[EXTRACTED TEXT — start]
I’ve had the privilege of working with some truly amazing folks over the years, most recently with an incredible team at LinkedIn. For several of LinkedIn’s most intense years, Mohak Shroff, Bruno Connelly, Igor Perisic, Dan Grillo, Sonu Nayyar, and Alex Vauthey worked with me to build an engineering and operations team and culture that I will always love. I learned so much from each of them and can never express enough gratitude for all their hard work, sacrifice, commitment, mentorship, humor, and grace.
[EXTRACTED TEXT — finish]
[DATA SEGMENT — start]
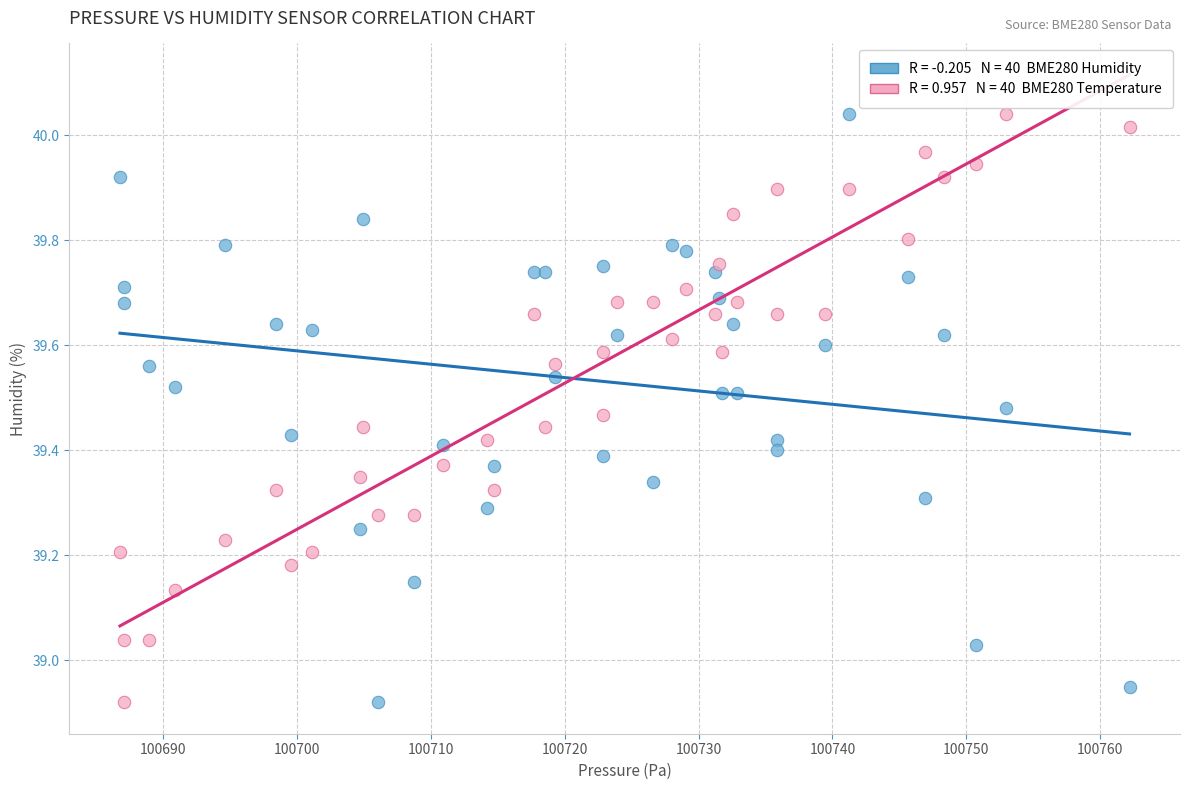

Across all data points, what is the range of X values (max minus min)?

75.4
[DATA SEGMENT — finish]
== TASKS AND EXERCISES ==
**A)** Answer these questions using the passage about the LinkedIn team:
(i) At which company did the writer most recently work with an incredible team?
(ii) How many people does the passage name as having worked with the writer?
(iii) What did those people help the writer build?
**B)** Carry on the passage about the LinkedIn team from the point where it stops.
The material that comes after the passage has no connection to it.

== RESULTS OF THE TASKS ==
**A)**
(i) LinkedIn
(ii) Six
(iii) An engineering and operations team and culture

**B)**
My colleagues on LinkedIn’s executive team were a fantastic band of brothers and sisters to be in the trenches with. Deep Nishar, with whom I worked earlier in my career at Google, was my link to LinkedIn, and was a great product partner for my first years there. David Henke, Erika Rottenberg, Mike Callahan, Shannon Brayton, Steve Sordello, Pat Wadors, and Mike Gamson cared more about one another, and about what we were trying to do together, than any team I had worked with prior. When I joined LinkedIn, I reported to David Henke for a bit and then was his peer on the executive team for a few years when he ran technical operations and I ran engineering. David is the best operations leader I’ve ever worked with (although his protégé, Bruno Connelly, is a very close second), and he taught me more about ego-less leadership, intensity, brutal honesty, and operational excellence than I’ve learned from anyone else. I’ve missed David’s company since the day he retired.
When I read the words that I’ve written in this book, I can very clearly hear Jeff Weiner’s voice and feel his influence almost everywhere. I was, and am, a pain in the ass to manage. Consequently, Jeff may not fully appreciate how much I learned from him. I’m grateful to him for his patience as a manager, his generosity with advice and help when I needed it, and for him genuinely caring about my well-being, not just for the work that I was producing. I’m glad to call him, and my other colleagues from LinkedIn, friends.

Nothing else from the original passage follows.